- [What you need to do]: Rewrite the data below, changing "Online Training" to "Virtual Training" and keeping every other line the same. Leave the pictures out.

Saved data entries:
------------------------

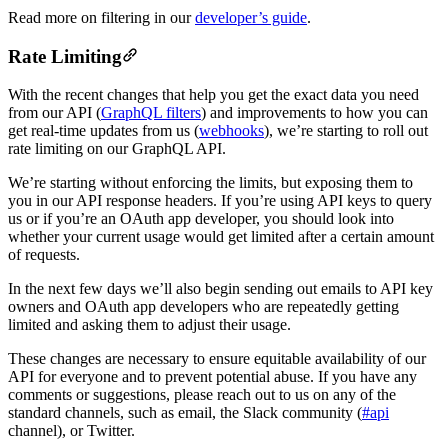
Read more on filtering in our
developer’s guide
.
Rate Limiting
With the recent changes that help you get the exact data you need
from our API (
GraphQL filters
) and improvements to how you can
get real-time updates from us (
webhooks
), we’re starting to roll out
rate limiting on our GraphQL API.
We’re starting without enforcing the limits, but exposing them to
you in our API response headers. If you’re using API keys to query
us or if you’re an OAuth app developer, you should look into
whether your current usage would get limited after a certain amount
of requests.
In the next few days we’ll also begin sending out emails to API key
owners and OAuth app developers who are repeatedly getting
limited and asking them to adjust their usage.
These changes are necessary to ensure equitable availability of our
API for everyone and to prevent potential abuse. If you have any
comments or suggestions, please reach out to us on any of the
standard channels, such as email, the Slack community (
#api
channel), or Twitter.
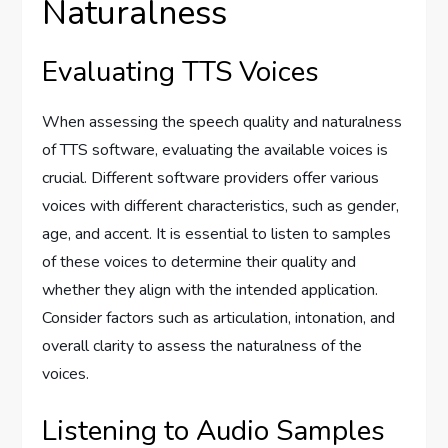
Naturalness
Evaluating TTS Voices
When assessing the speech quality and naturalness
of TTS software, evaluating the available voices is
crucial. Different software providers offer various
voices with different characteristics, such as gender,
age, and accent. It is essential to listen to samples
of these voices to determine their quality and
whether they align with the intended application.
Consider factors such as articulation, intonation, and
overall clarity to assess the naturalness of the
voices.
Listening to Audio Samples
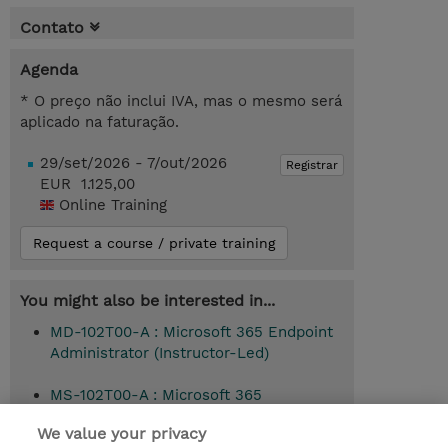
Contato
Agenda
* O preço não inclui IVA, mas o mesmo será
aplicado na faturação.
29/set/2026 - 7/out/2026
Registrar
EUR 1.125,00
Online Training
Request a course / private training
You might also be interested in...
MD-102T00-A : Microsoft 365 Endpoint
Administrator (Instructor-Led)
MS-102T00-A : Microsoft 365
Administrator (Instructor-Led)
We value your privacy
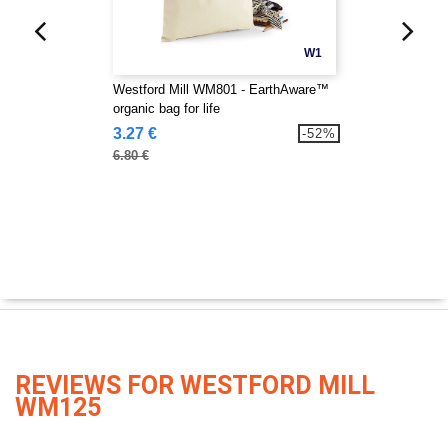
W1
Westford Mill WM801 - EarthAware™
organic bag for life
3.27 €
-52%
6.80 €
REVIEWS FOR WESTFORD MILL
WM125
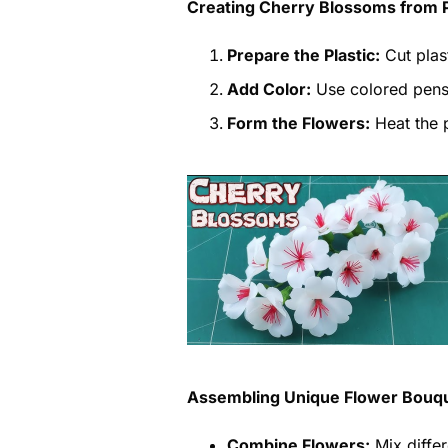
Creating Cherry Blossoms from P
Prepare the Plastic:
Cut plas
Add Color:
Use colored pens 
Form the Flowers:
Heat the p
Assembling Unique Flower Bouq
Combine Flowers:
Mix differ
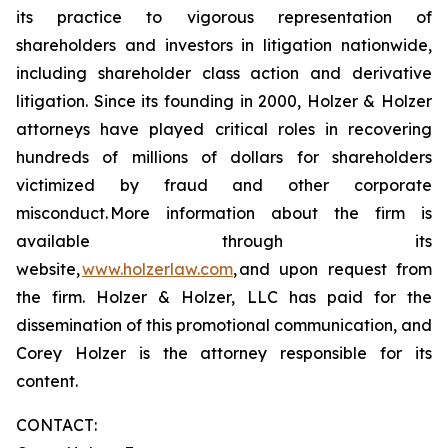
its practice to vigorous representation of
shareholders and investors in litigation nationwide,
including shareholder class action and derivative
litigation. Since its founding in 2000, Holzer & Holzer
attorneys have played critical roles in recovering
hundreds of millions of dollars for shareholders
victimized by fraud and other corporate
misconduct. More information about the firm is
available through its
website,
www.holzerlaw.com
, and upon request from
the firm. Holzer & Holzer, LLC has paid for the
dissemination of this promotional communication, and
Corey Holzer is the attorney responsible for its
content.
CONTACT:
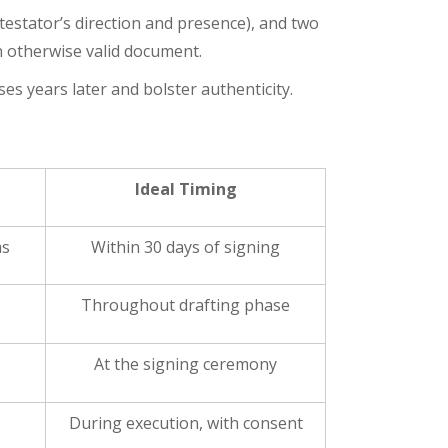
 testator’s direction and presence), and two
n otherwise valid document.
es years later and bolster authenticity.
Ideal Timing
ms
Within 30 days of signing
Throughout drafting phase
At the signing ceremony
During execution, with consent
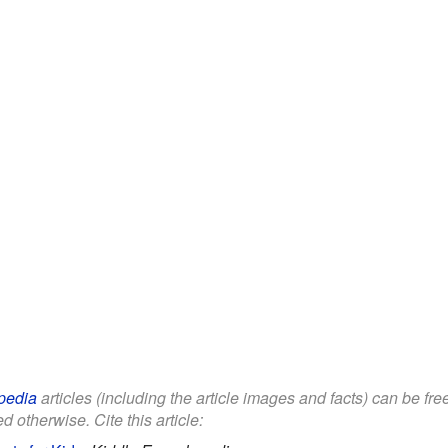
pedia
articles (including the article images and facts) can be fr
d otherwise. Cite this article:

------------------------

- [Output of the task]:
Read more on filtering in our
developer’s guide
.
Rate Limiting
With the recent changes that help you get the exact data you need
from our API (
GraphQL filters
) and improvements to how you can
get real-time updates from us (
webhooks
), we’re starting to roll out
rate limiting on our GraphQL API.
We’re starting without enforcing the limits, but exposing them to
you in our API response headers. If you’re using API keys to query
us or if you’re an OAuth app developer, you should look into
whether your current usage would get limited after a certain amount
of requests.
In the next few days we’ll also begin sending out emails to API key
owners and OAuth app developers who are repeatedly getting
limited and asking them to adjust their usage.
These changes are necessary to ensure equitable availability of our
API for everyone and to prevent potential abuse. If you have any
comments or suggestions, please reach out to us on any of the
standard channels, such as email, the Slack community (
#api
channel), or Twitter.
Naturalness
Evaluating TTS Voices
When assessing the speech quality and naturalness
of TTS software, evaluating the available voices is
crucial. Different software providers offer various
voices with different characteristics, such as gender,
age, and accent. It is essential to listen to samples
of these voices to determine their quality and
whether they align with the intended application.
Consider factors such as articulation, intonation, and
overall clarity to assess the naturalness of the
voices.
Listening to Audio Samples
Contato
Agenda
* O preço não inclui IVA, mas o mesmo será
aplicado na faturação.
29/set/2026 - 7/out/2026
Registrar
EUR 1.125,00
Virtual Training
Request a course / private training
You might also be interested in...
MD-102T00-A : Microsoft 365 Endpoint
Administrator (Instructor-Led)
MS-102T00-A : Microsoft 365
Administrator (Instructor-Led)
We value your privacy
W1
Westford Mill WM801 - EarthAware™
organic bag for life
3.27 €
-52%
6.80 €
REVIEWS FOR WESTFORD MILL
WM125
Creating Cherry Blossoms from P
Prepare the Plastic:
Cut plas
Add Color:
Use colored pens 
Form the Flowers:
Heat the p
Assembling Unique Flower Bouq
Combine Flowers:
Mix differ
its practice to vigorous representation of
shareholders and investors in litigation nationwide,
including shareholder class action and derivative
litigation. Since its founding in 2000, Holzer & Holzer
attorneys have played critical roles in recovering
hundreds of millions of dollars for shareholders
victimized by fraud and other corporate
misconduct. More information about the firm is
available through its
website,
www.holzerlaw.com
, and upon request from
the firm. Holzer & Holzer, LLC has paid for the
dissemination of this promotional communication, and
Corey Holzer is the attorney responsible for its
content.
CONTACT:
 testator’s direction and presence), and two
n otherwise valid document.
es years later and bolster authenticity.
Ideal Timing
ms
Within 30 days of signing
Throughout drafting phase
At the signing ceremony
During execution, with consent
pedia
articles (including the article images and facts) can be fr
d otherwise. Cite this article:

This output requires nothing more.